Tariana Turia is a person to watch as Helen Clark gets down to managing her second term. Turia is the living embodiment of whanaungatanga, which comes fraught with complications for a society mostly still British in its ways and for a Labour party still hung up on solidarity.
Clark was raised in the old Labour party. The unions’ card votes decided crucial matters at the conference. In the caucus the leader’s majority ruled.
It was a ruthlessly hierarchical organisation, like the classic company.
But smarter modern companies have understood that assembly-line conformity and top-down discipline of workers as ciphers are suboptimal in a world increasingly demanding tailored goods and services.
So it should not have come as the surprise it did to traditional politicians — majority-seeking Clark among them — that post-1980s Parliaments and policy and service development require similar flexibility. The electorate’s multi-choice decision on July 27 has now driven that message home.
Voters moved the preference marker slightly to the right but broke up the right. The instruction to Clark was to push on with left-led centrist policies but pay careful attention to some of the messages from the right.

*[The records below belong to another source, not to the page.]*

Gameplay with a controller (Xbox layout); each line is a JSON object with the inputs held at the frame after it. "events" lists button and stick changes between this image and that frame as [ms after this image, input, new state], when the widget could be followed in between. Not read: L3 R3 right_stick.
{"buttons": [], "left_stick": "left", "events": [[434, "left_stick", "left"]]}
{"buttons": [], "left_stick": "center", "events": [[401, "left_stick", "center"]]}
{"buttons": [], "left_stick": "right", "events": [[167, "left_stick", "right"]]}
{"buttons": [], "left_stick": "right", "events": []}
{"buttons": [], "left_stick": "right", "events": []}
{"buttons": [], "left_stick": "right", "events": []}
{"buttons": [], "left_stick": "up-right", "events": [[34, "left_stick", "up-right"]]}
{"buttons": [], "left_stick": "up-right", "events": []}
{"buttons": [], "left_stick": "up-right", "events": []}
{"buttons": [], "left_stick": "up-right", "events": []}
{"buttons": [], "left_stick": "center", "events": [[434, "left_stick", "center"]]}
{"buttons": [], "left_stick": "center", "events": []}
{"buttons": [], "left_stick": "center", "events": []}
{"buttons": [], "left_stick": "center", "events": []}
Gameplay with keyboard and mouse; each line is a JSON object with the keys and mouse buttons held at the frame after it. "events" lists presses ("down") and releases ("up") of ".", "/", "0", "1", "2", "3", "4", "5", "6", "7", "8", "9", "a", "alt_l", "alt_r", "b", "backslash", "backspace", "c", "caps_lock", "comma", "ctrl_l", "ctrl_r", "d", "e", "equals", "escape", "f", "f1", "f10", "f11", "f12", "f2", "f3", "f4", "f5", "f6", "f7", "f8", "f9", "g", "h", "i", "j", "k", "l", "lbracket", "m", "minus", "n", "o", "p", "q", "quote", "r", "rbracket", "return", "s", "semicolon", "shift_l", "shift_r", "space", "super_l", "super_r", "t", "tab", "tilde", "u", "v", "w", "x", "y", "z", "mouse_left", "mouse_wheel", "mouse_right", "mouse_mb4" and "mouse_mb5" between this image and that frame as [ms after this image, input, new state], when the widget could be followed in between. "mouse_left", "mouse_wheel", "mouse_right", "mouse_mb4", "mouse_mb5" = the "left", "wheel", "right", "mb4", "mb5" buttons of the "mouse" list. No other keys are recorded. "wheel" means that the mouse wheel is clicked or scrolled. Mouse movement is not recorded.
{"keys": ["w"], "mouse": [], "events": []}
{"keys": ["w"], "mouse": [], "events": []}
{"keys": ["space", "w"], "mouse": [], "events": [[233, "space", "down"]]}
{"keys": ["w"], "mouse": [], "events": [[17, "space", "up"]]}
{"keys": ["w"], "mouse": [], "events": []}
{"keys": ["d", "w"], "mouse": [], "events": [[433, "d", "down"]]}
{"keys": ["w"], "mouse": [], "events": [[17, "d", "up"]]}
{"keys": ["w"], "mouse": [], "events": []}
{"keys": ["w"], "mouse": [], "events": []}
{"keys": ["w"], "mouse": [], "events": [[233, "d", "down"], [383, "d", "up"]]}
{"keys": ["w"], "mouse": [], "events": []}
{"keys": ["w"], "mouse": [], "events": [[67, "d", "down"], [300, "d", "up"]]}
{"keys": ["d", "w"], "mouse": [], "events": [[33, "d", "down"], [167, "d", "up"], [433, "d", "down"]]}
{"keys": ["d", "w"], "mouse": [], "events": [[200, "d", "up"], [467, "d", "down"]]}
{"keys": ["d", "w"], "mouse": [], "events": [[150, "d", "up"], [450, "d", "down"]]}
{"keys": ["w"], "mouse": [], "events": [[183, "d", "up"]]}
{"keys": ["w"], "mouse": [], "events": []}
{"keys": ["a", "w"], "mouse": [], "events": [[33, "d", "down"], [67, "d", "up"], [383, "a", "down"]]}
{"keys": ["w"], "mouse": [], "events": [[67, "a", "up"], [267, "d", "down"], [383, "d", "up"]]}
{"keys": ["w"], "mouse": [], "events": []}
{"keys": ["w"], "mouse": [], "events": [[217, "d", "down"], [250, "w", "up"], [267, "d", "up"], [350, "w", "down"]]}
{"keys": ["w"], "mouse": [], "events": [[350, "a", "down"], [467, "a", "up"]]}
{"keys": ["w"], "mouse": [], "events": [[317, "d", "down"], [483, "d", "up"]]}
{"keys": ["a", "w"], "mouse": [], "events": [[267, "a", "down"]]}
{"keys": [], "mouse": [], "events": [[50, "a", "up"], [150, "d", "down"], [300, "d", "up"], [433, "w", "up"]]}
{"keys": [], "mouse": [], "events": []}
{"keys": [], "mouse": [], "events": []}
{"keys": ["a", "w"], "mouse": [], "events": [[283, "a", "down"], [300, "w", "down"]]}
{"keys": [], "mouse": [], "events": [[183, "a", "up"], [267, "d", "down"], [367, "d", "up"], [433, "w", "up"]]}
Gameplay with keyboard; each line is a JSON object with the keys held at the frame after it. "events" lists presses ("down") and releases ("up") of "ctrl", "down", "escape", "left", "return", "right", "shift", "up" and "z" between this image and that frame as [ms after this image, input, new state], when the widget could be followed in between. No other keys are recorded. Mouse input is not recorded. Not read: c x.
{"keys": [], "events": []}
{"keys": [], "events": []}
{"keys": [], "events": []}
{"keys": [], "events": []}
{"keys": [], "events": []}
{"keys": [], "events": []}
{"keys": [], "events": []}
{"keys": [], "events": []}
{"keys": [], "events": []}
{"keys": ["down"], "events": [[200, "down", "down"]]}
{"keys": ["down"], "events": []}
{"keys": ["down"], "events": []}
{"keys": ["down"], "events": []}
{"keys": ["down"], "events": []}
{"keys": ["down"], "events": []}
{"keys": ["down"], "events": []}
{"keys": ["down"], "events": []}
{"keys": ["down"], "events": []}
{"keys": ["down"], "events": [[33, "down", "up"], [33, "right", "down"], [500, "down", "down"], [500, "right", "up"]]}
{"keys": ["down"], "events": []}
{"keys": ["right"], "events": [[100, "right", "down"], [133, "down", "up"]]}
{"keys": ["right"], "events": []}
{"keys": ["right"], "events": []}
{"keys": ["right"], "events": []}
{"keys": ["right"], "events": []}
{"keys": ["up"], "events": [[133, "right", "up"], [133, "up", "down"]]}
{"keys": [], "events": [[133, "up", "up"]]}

Clark can safely ignore — in political, if not in economic, terms — the messages on the economy from ACT and the National right. Security is back in vogue: security of income, security of access to public services such as education and health and security for old age: all easy fits with the Labour mantra.
But another set of security messages was embedded in July 27: security of society and culture.
New Zealand First’s vote was borne along on fears that the Treaty of Waitangi and immigration are eroding a once homogeneous social structure and culture. The core of at least part of United Future’s vote was security of the family as the basic building block of a stable society.
A large segment of the electorate has called for limits to ethnic and familial difference — too large a segment for a Prime Minister wanting a long tenure to dismiss on the numbers. Difference can fragment as well as enhance.
If she ignores this message now, there may come a time, perhaps after the next election, when she must deal with the New Zealand First version of it.
That is not because it will be a majority view but because in post-assembly-line democracies 50%-plus-one is not sufficient as it was when Clark was young. That is the other big message in the election: time is up for the old-Labour numbers game.
Yet watch a Clark election campaign. Strategy and management are highly centralised, tightly held by an inner group working to her dictates.
Look at her new executive: most of her MPs are locked into executive conformity in a web of interlocking responsibilities.
See how she dealt with the Alliance. She left it to Jim Anderton, who whistled his dissidents in behind, old-Labour style. They were an admittedly difficult lot, oppositionist by nature, but he didn’t make it easy for them to convert to the incremental politics he had in mind.
Anderton “won” but lost his party and, in effect, at 1.7%, his place in the grand political scheme. The history of the left is littered with such “wins”.
United Future will need much higher quality wins. Clark turning to the Greens for a bare majority when United Future objects won’t do. Nor will Clark flicking the Greens when they are a nuisance.
Which brings us back to Turia, servant of the whanau.
Turia showed what that can mean by interfering with prison practice. Now she is Community and Voluntary Sector Minister, in charge of lots of lolly for small groups.
Former minister Steve Maharey is aware of the cultural risk and will keep an eye on her; another eye will be kept by their shared parliamentary private secretary, the energetic Tim Barnett, who in the first term did much of Maharey’s donkey work.
Yet Turia is a vital link with Maori. New Zealand First is again positioned second in the Maori electorates, with ambition.
The lesson for Clark is to become a modern manager: listen hard and widely and painstakingly assemble consensus even when she has the numbers and hierarchical authority. Crunching numbers as the great Peter Fraser could do in the 1940s will turn her diverse company fractious and shorten her tenure.
It’s time for new tricks in the parliamentary circus. Clark was a fast learner in her first term. Can she repeat the exercise?